Player names are normalized for joining by lowercasing, removing accents and punctuation, and dropping suffixes such as Jr., Sr., II, III, IV, and V. Draft matching is then performed within the same combine year. The current join is deliberately conservative — exact draft year plus normalized name — which avoids over-matching but leaves some likely true matches for a later fuzzy-review pass.

For the chart, raw drill times are converted to z-scores within listed position and restricted to positions with at least 20 observations in both drills. The final plot uses 3,760 player-combine rows.

Caveats

This is a descriptive combine analysis, not a career-performance model. It should not imply that a better-than-expected 3-cone causes NFL success. It only identifies players whose short-area testing profile diverged from their straight-line testing profile.

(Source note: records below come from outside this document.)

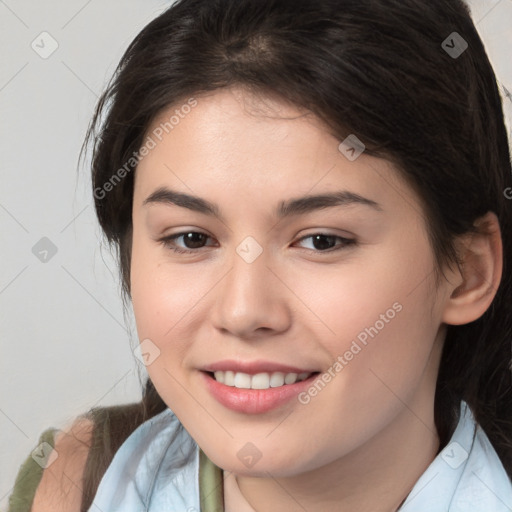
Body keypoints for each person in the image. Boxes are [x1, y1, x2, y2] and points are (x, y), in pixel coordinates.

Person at [8, 0, 512, 510]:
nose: (244, 312)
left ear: (468, 272)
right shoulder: (69, 484)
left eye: (321, 241)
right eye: (191, 239)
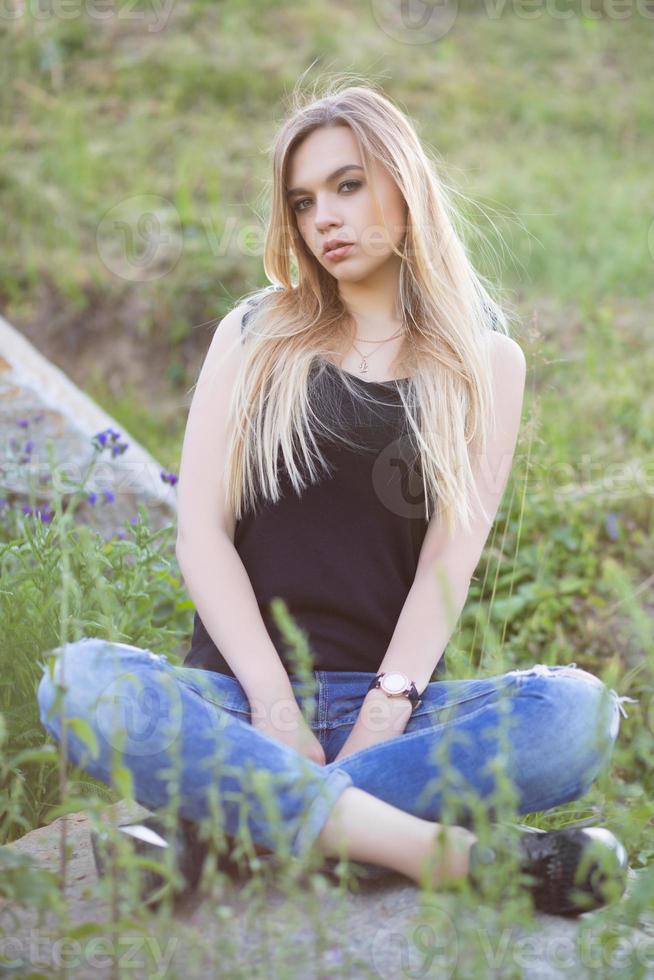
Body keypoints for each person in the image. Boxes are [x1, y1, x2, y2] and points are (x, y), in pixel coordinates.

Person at [37, 80, 634, 915]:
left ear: (402, 182)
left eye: (348, 185)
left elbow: (446, 563)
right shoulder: (254, 332)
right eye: (303, 199)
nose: (325, 217)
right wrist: (277, 713)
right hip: (236, 698)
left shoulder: (487, 362)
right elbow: (200, 535)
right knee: (80, 683)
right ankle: (456, 858)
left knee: (577, 714)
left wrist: (386, 714)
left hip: (392, 707)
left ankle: (219, 828)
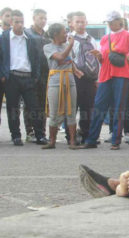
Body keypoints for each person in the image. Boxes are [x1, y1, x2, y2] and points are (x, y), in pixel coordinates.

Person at [80, 11, 129, 150]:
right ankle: (91, 139)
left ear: (119, 21)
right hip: (105, 75)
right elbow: (103, 59)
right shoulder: (105, 38)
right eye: (108, 22)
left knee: (118, 108)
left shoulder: (128, 35)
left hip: (121, 75)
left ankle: (116, 140)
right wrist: (98, 55)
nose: (110, 24)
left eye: (112, 21)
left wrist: (126, 59)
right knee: (98, 107)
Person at [0, 10, 47, 146]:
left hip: (28, 78)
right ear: (11, 22)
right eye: (16, 22)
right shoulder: (4, 38)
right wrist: (3, 75)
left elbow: (36, 60)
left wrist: (35, 76)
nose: (20, 25)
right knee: (12, 108)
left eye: (21, 22)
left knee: (35, 107)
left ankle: (40, 135)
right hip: (11, 78)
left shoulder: (31, 39)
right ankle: (16, 136)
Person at [42, 23, 84, 149]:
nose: (66, 35)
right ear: (55, 34)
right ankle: (52, 141)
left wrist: (75, 70)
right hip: (55, 81)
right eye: (63, 32)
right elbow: (60, 57)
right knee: (54, 112)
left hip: (70, 80)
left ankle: (72, 142)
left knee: (71, 110)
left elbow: (69, 60)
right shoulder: (48, 47)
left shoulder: (66, 46)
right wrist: (71, 45)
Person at [70, 11, 99, 144]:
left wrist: (97, 79)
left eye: (83, 21)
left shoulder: (91, 39)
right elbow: (67, 59)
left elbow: (97, 59)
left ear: (86, 23)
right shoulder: (69, 39)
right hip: (74, 78)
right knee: (72, 108)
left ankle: (86, 134)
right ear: (71, 23)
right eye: (77, 22)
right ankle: (70, 137)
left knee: (87, 108)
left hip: (89, 79)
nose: (81, 24)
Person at [24, 9, 50, 143]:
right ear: (34, 18)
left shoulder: (48, 35)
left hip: (46, 74)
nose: (43, 21)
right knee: (30, 105)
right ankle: (30, 132)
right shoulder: (27, 34)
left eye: (45, 18)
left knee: (42, 105)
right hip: (31, 74)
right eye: (41, 18)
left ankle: (42, 132)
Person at [0, 7, 12, 126]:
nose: (9, 18)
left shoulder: (17, 35)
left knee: (12, 106)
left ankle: (15, 134)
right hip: (1, 74)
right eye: (7, 15)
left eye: (11, 16)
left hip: (12, 75)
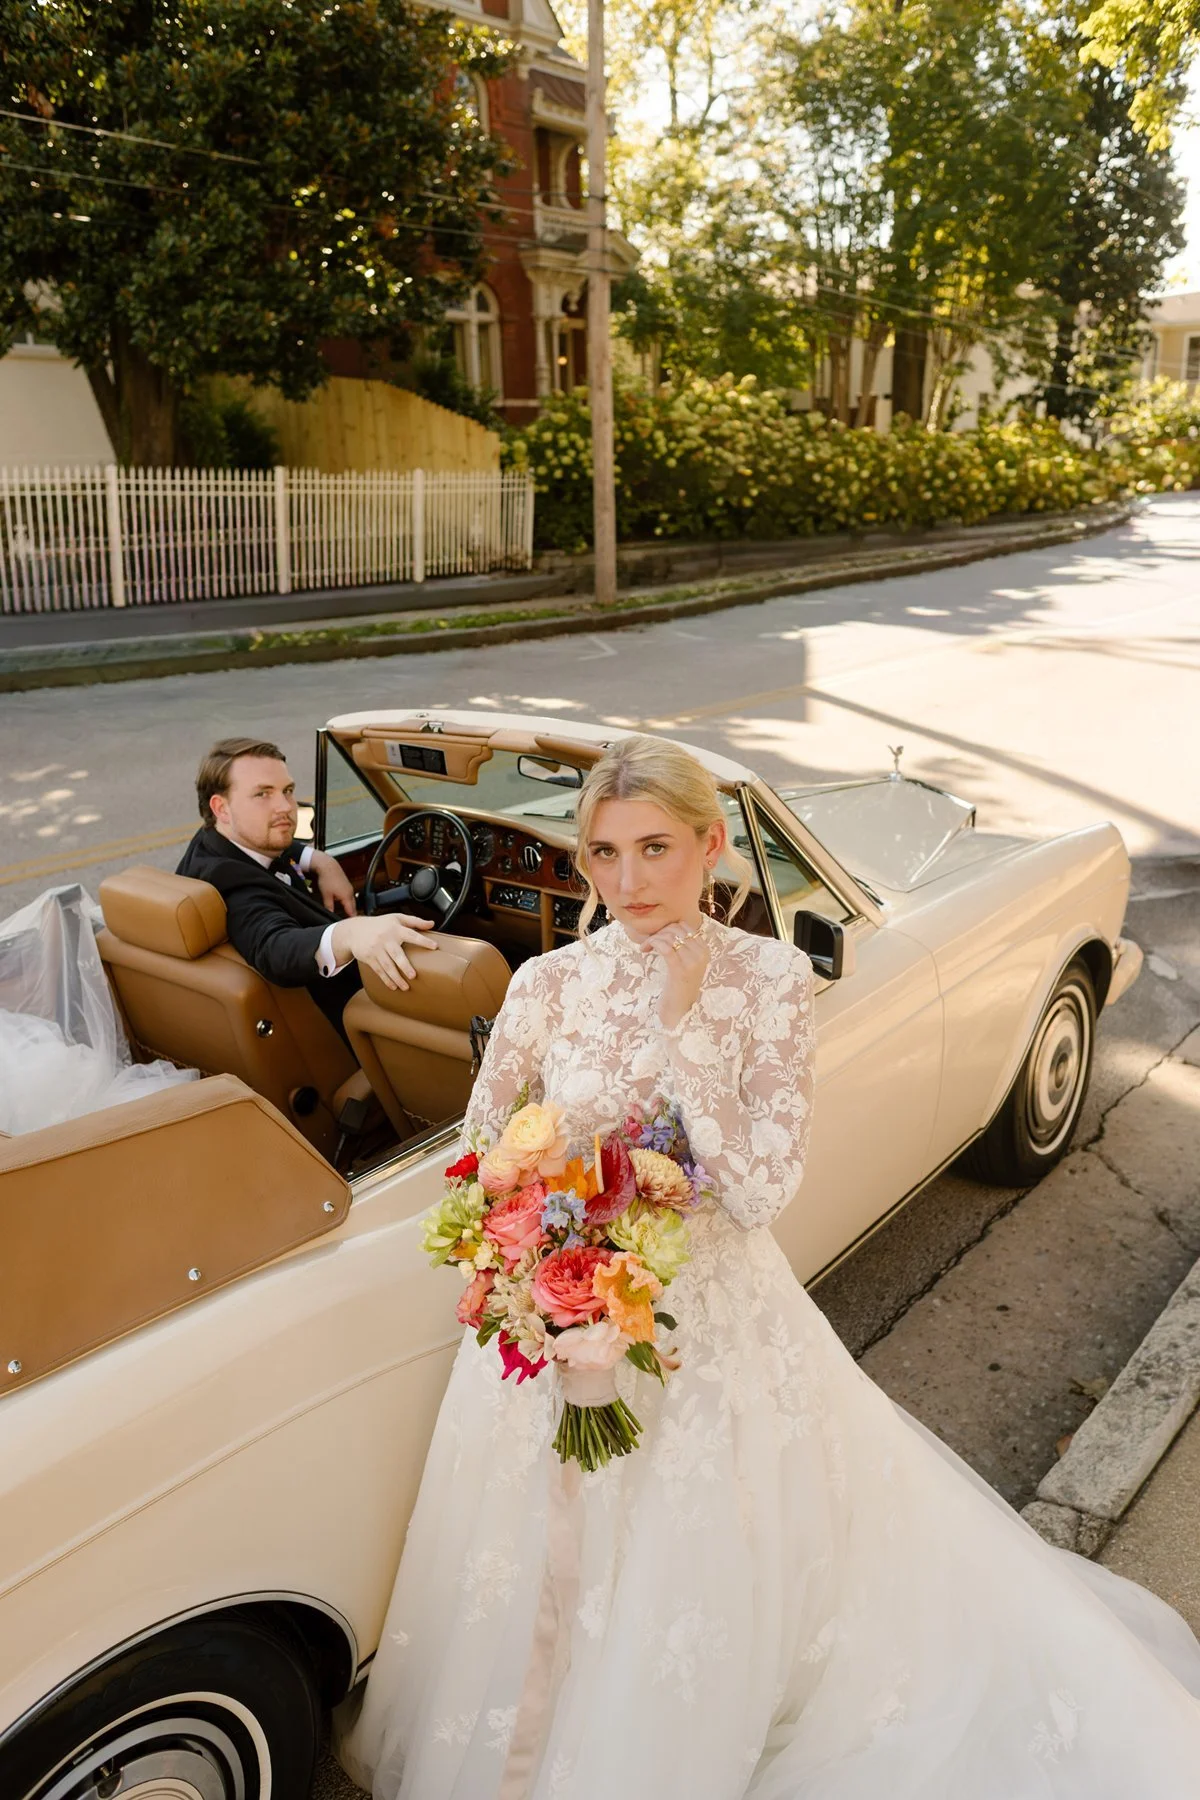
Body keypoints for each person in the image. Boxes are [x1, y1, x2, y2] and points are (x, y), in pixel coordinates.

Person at [339, 733, 1200, 1800]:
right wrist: (534, 1251)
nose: (628, 880)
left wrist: (685, 1026)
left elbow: (756, 1191)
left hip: (707, 1330)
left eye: (656, 848)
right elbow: (480, 1151)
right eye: (604, 854)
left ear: (711, 848)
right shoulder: (548, 982)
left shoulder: (769, 980)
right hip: (557, 1322)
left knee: (693, 1572)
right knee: (537, 1564)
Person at [176, 737, 434, 1036]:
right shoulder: (230, 883)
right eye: (263, 794)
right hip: (357, 1020)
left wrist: (318, 859)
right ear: (221, 807)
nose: (285, 807)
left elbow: (272, 840)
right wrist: (350, 932)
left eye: (287, 791)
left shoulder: (214, 841)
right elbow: (274, 947)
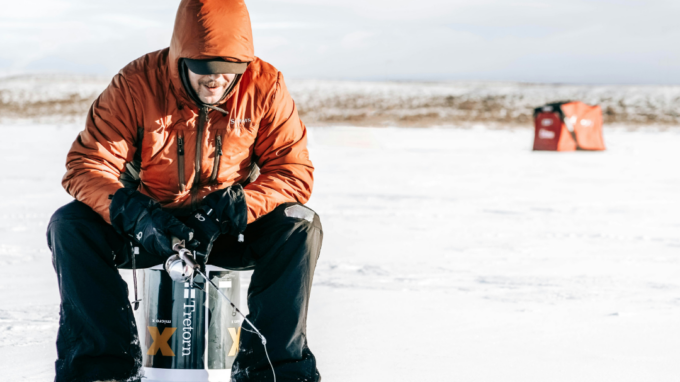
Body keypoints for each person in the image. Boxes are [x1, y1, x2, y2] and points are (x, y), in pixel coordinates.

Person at [46, 0, 322, 381]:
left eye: (229, 72)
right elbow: (87, 164)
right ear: (180, 58)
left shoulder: (266, 86)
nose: (216, 81)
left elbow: (292, 170)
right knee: (70, 224)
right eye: (204, 70)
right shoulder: (136, 84)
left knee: (299, 225)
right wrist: (136, 214)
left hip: (227, 224)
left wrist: (237, 207)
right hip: (150, 226)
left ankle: (276, 371)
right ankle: (103, 370)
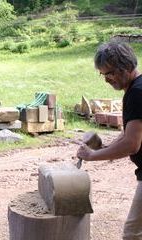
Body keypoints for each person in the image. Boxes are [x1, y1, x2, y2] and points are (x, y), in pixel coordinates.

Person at [77, 41, 142, 239]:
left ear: (126, 68)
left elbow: (132, 144)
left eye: (109, 73)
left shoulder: (137, 93)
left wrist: (93, 155)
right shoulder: (136, 88)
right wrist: (106, 147)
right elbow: (130, 133)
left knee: (133, 233)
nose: (106, 79)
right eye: (103, 74)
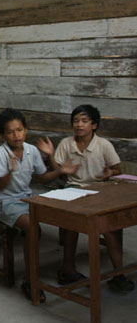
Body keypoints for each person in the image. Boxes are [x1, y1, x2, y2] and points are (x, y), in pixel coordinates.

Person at [0, 108, 79, 302]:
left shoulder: (31, 150)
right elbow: (1, 185)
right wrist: (9, 171)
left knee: (68, 218)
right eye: (10, 132)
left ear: (26, 130)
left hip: (27, 199)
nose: (16, 135)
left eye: (20, 130)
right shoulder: (0, 154)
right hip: (5, 203)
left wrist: (60, 170)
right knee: (33, 228)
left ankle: (68, 268)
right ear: (3, 135)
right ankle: (30, 280)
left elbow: (41, 178)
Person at [54, 104, 134, 292]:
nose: (79, 125)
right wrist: (61, 171)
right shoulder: (66, 143)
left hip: (99, 190)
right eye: (75, 121)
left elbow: (117, 169)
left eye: (84, 121)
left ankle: (118, 273)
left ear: (94, 125)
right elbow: (57, 170)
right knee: (71, 224)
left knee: (111, 226)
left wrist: (109, 173)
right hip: (74, 190)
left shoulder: (104, 145)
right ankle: (68, 269)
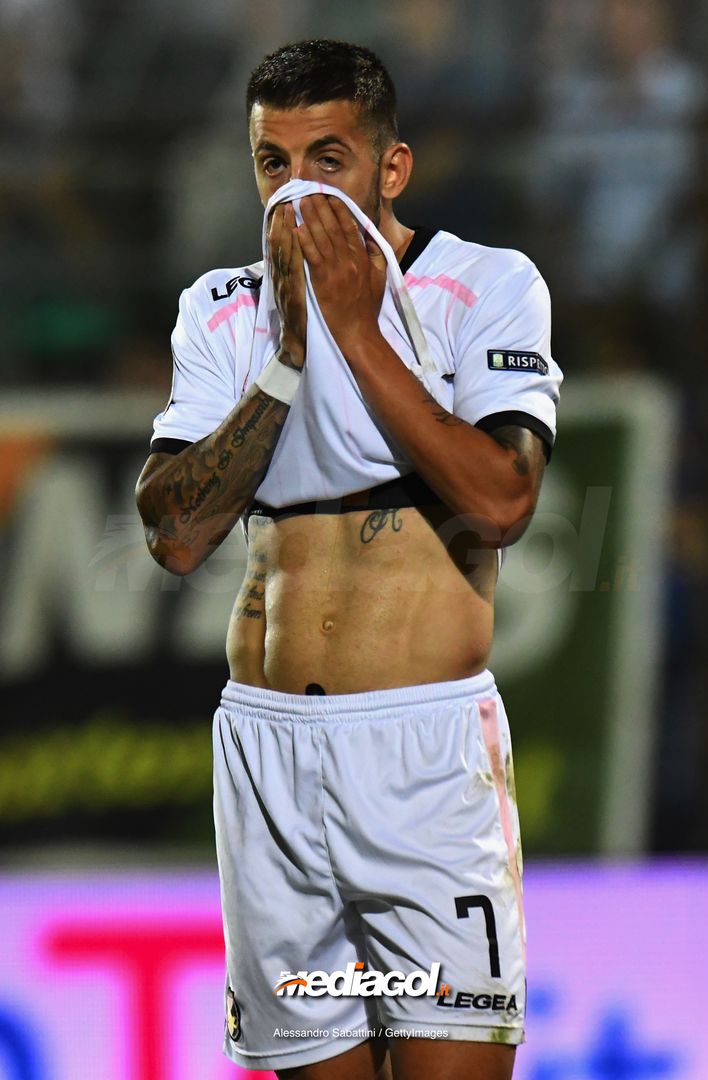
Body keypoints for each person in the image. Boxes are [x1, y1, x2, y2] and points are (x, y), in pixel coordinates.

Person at [136, 39, 562, 1080]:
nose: (296, 191)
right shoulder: (222, 310)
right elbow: (175, 533)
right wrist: (288, 356)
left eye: (326, 159)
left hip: (423, 763)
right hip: (267, 759)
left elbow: (503, 500)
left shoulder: (484, 285)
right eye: (273, 163)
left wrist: (354, 328)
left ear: (391, 166)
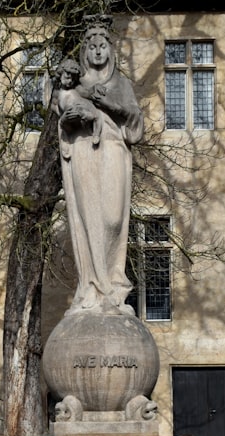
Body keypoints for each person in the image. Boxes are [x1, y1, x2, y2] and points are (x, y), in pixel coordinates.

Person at [58, 17, 144, 316]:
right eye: (92, 46)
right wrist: (69, 120)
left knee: (113, 220)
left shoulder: (122, 84)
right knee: (88, 218)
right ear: (85, 52)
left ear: (111, 50)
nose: (97, 52)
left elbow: (134, 124)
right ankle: (93, 287)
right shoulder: (74, 85)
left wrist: (105, 103)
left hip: (114, 149)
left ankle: (114, 285)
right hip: (84, 151)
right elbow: (63, 119)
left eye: (102, 46)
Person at [55, 58, 100, 156]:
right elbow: (64, 126)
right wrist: (64, 119)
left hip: (86, 128)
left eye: (73, 78)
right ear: (61, 73)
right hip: (76, 137)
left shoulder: (77, 90)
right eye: (67, 77)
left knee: (95, 117)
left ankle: (96, 133)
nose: (70, 81)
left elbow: (90, 96)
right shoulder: (56, 97)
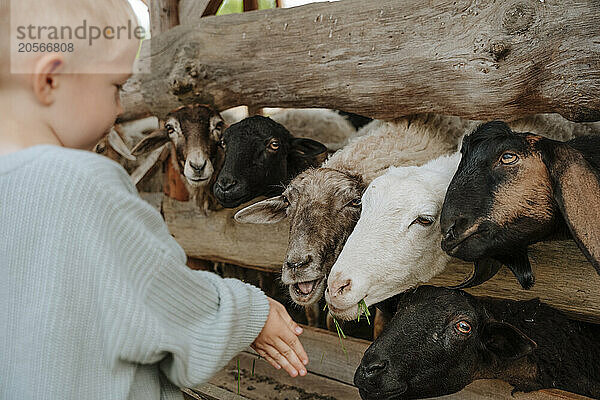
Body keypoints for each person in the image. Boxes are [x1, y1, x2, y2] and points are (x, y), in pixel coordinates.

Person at [0, 1, 308, 399]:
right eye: (116, 88)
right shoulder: (85, 183)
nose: (120, 109)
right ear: (49, 81)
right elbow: (164, 295)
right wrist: (251, 313)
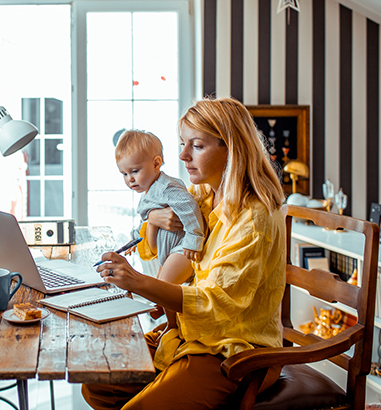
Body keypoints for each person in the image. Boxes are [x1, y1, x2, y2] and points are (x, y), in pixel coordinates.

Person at [82, 97, 287, 410]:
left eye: (197, 146)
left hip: (236, 352)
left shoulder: (253, 218)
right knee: (96, 386)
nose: (182, 155)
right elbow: (155, 249)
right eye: (182, 144)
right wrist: (151, 218)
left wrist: (137, 282)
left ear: (231, 148)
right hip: (192, 335)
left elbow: (214, 302)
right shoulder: (203, 196)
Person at [114, 130, 206, 327]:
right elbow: (144, 222)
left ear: (156, 164)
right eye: (124, 174)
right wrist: (133, 240)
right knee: (160, 294)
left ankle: (172, 328)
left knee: (163, 289)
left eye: (135, 171)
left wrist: (193, 240)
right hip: (169, 253)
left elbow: (190, 209)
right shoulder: (150, 191)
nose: (130, 179)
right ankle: (169, 324)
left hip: (182, 250)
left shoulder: (167, 188)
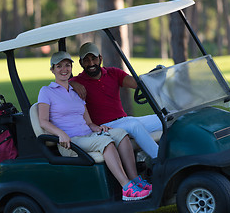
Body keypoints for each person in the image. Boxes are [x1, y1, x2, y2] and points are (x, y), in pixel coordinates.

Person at [37, 51, 152, 201]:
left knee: (121, 134)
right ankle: (127, 188)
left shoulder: (76, 91)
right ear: (52, 69)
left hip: (88, 135)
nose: (64, 69)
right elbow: (43, 121)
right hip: (71, 142)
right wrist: (60, 134)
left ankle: (135, 179)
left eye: (67, 65)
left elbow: (89, 122)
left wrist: (98, 128)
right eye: (59, 66)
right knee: (106, 142)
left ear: (71, 67)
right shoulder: (46, 91)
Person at [69, 42, 162, 159]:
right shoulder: (77, 82)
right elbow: (62, 88)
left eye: (94, 58)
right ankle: (160, 159)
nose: (91, 63)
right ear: (81, 63)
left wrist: (157, 75)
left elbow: (136, 83)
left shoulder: (113, 73)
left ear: (100, 58)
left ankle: (179, 152)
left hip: (124, 120)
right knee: (134, 125)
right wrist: (71, 82)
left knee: (164, 118)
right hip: (104, 127)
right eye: (86, 60)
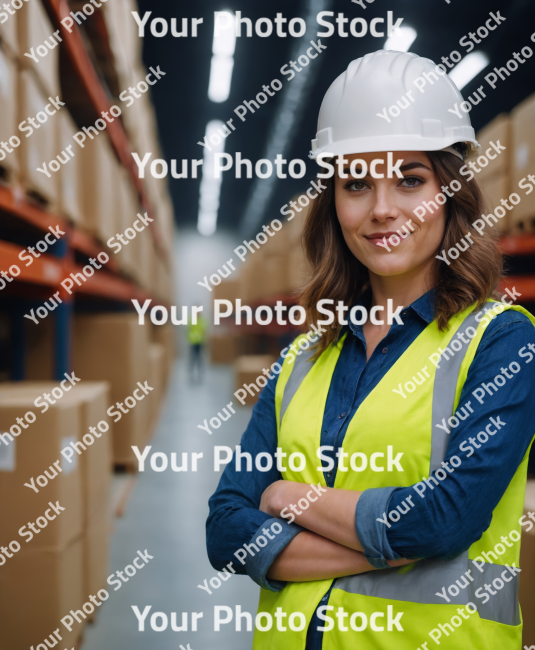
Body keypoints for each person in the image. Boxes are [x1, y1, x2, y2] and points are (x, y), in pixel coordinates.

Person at [206, 50, 535, 649]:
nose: (383, 208)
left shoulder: (502, 341)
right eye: (356, 183)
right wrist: (392, 545)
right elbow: (227, 530)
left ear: (449, 193)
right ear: (333, 203)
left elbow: (445, 520)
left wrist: (286, 498)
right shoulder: (303, 356)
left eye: (410, 179)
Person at [187, 312, 207, 381]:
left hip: (200, 342)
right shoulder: (191, 320)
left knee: (199, 357)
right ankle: (191, 372)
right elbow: (188, 329)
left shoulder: (202, 321)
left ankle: (199, 373)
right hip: (193, 341)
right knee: (193, 357)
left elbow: (204, 331)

The 3-cone is also much less complete than the 40-yard dash in some years. The final plot uses all rows with both drills after requiring sufficient position-level sample size, but year-to-year coverage varies. Source italic flags remain visible in the project and can be used for sensitivity checks.

What's next

The Combine Splits series.

  1. Add fuzzy draft matching for unmatched drafted players and known name variants.
  2. Add player outcomes — approximate value, snap counts, second contract, games started.
  3. Re-run the diagonal-gap analysis by position family, not just listed position.
  4. Add a sensitivity version that excludes italicized source values where enough data exists.
  5. Extend the series: 40 vs. shuttle, weight-adjusted speed, and position-specific outlier boards.